───── SOURCE INFORMATION
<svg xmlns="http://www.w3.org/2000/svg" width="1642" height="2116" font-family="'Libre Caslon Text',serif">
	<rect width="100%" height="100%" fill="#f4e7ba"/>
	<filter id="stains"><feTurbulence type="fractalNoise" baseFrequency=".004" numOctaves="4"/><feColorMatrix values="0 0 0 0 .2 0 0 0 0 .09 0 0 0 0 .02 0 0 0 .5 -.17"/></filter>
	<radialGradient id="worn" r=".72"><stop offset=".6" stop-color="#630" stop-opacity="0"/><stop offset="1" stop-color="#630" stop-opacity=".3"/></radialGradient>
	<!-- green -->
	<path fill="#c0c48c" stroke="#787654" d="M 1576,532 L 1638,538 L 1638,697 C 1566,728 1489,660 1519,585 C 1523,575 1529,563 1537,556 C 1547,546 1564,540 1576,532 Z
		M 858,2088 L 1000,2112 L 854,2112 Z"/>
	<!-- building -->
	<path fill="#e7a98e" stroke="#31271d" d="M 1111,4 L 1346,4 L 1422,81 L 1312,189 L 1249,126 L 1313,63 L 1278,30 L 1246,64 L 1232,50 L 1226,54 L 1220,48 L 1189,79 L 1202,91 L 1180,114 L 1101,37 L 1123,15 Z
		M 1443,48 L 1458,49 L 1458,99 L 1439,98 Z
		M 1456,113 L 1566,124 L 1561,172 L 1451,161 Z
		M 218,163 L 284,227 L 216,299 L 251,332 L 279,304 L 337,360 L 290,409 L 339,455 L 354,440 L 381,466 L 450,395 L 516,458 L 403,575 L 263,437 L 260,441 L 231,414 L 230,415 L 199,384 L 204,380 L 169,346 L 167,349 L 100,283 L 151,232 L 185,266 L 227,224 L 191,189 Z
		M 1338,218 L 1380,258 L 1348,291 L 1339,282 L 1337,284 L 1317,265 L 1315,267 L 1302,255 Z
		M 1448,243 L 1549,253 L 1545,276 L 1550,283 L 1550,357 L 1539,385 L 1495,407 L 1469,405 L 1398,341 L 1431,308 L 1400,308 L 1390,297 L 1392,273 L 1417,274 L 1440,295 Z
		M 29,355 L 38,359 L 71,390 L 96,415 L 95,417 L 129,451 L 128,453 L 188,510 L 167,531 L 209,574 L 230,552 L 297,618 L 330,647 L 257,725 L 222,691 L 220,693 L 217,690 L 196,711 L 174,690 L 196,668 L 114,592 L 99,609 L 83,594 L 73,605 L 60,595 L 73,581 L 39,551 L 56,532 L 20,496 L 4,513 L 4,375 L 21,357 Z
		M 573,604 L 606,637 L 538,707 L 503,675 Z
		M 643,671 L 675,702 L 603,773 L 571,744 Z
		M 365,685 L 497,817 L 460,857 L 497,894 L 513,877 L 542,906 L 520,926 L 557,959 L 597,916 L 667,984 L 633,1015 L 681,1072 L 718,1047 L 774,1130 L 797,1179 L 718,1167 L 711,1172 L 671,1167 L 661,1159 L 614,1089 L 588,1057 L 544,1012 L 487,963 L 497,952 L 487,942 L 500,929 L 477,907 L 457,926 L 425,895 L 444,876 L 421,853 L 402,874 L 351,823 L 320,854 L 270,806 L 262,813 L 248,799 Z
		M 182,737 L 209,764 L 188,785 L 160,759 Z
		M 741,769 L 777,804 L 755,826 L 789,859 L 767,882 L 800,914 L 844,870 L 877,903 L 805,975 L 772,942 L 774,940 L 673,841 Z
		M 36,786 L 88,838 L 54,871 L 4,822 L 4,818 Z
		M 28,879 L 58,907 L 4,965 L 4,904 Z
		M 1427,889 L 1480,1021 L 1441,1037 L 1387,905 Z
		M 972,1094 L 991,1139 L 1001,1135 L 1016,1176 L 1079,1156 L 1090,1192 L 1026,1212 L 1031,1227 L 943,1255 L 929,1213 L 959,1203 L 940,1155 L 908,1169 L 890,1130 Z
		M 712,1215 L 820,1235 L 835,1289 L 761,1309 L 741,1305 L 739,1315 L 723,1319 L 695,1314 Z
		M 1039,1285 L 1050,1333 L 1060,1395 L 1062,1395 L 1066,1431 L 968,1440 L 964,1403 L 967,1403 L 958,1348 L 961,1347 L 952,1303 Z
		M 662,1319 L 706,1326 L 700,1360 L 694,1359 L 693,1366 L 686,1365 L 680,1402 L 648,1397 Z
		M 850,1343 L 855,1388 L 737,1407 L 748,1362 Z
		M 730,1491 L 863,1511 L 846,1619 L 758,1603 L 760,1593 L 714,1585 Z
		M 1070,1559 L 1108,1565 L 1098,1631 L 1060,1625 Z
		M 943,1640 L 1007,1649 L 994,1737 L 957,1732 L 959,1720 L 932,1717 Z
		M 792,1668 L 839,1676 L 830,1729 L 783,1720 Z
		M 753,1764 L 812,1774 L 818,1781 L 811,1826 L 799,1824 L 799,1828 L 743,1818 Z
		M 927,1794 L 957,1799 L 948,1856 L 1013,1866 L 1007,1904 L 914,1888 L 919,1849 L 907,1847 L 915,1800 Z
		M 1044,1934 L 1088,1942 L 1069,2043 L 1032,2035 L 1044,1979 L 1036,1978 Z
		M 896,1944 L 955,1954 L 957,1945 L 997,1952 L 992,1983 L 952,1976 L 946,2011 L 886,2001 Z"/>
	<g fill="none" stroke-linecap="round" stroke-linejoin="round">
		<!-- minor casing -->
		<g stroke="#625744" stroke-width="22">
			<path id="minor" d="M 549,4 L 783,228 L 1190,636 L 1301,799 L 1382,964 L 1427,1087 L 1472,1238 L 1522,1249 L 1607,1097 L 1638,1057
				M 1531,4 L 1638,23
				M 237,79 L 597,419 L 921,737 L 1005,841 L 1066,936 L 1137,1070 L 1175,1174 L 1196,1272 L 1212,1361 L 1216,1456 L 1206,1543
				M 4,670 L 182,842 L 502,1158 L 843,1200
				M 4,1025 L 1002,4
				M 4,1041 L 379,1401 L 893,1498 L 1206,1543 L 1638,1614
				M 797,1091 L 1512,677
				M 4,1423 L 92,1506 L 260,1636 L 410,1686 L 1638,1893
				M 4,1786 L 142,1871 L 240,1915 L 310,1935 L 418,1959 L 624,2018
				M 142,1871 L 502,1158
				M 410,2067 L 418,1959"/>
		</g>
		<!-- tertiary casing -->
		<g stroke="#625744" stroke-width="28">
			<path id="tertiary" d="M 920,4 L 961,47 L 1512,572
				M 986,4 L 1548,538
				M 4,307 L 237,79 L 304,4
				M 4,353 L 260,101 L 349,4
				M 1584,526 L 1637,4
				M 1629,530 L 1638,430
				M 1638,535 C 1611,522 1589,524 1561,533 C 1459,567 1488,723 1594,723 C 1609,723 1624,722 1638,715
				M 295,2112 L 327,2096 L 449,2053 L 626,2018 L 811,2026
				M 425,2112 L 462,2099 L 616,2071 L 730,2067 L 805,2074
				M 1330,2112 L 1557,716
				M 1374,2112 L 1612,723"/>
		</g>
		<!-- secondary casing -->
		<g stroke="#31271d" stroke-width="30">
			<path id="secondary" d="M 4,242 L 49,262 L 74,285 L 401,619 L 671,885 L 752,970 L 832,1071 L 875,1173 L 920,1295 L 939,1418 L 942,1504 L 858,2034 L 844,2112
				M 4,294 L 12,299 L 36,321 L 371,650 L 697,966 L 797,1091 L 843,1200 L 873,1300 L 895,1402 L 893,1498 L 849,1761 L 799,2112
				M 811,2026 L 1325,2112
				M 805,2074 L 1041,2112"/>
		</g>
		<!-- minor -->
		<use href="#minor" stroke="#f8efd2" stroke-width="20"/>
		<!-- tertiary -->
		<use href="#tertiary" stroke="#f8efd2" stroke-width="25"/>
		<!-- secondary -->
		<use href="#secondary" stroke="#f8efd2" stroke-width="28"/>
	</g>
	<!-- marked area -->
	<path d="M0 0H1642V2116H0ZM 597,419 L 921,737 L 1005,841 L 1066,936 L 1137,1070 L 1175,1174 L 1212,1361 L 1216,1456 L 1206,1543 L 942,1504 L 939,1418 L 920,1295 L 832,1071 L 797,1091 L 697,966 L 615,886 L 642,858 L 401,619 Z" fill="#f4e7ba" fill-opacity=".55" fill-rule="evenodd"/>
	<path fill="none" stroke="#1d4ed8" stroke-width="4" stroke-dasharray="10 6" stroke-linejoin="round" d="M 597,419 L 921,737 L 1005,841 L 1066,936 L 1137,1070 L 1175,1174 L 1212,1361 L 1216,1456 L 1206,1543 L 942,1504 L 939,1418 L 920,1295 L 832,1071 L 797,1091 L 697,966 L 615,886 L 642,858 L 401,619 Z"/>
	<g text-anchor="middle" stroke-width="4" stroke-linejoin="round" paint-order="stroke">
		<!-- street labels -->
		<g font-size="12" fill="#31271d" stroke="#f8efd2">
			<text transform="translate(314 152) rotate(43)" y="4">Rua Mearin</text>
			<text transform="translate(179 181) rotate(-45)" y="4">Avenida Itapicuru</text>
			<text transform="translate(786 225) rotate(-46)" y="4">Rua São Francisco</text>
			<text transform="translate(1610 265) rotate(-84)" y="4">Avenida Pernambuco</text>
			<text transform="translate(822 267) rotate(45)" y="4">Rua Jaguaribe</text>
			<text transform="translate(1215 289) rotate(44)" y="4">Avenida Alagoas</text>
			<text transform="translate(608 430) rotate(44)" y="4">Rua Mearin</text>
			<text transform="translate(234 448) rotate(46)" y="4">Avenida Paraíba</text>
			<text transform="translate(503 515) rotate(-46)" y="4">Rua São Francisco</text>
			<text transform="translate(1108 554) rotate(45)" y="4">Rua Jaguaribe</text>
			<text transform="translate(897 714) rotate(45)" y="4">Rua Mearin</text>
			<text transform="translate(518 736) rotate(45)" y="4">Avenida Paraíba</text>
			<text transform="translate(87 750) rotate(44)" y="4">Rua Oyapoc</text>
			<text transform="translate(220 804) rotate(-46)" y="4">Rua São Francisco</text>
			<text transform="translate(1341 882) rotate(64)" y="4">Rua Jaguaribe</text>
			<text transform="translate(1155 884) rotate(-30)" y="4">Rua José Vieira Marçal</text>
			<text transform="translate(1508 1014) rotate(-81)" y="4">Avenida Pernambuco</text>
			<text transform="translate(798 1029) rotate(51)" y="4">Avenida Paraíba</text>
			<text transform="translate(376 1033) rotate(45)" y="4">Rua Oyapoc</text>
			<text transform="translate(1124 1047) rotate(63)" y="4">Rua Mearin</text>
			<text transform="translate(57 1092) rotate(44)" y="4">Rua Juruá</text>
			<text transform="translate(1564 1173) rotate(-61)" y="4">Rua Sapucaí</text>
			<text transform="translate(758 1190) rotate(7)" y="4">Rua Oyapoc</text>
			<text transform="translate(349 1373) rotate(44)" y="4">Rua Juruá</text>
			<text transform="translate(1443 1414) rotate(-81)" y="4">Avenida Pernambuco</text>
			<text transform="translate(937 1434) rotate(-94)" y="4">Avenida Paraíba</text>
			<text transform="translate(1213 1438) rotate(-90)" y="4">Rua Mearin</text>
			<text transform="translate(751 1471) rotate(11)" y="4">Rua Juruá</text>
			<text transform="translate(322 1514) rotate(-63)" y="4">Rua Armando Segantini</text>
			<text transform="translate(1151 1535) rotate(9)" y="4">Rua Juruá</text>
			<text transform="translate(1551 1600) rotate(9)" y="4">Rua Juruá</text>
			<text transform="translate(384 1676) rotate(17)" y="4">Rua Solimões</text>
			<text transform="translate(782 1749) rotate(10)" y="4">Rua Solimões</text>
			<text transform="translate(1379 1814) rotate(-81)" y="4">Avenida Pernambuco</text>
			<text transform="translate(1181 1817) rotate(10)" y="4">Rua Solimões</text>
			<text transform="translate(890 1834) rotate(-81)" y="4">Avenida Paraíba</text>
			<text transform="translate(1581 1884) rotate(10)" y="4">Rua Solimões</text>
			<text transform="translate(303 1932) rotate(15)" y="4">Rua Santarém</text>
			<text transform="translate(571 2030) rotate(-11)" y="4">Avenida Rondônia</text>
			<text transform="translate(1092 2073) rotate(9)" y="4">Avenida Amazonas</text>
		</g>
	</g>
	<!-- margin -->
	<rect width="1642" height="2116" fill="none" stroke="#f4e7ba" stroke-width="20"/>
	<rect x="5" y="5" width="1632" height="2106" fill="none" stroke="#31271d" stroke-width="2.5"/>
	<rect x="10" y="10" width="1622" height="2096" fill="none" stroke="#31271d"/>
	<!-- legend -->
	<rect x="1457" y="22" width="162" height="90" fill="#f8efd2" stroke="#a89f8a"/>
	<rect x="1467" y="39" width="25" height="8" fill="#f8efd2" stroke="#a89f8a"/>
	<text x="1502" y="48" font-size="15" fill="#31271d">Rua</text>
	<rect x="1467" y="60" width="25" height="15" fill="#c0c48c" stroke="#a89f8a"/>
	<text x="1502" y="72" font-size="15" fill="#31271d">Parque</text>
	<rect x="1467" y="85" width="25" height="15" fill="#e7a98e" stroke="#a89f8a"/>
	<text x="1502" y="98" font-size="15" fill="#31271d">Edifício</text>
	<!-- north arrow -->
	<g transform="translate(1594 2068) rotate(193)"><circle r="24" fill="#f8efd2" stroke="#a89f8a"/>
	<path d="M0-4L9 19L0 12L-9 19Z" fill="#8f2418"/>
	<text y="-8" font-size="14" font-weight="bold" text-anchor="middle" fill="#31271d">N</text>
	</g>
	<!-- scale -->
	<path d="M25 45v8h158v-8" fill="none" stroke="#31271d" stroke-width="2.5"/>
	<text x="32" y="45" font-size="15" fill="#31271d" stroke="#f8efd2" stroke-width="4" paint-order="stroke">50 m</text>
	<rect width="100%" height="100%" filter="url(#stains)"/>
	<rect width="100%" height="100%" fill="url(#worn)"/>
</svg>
──────────
Wherever a line of the records above contains the string "worn", copy that line out.

	<radialGradient id="worn" r=".72"><stop offset=".6" stop-color="#630" stop-opacity="0"/><stop offset="1" stop-color="#630" stop-opacity=".3"/></radialGradient>
	<rect width="100%" height="100%" fill="url(#worn)"/>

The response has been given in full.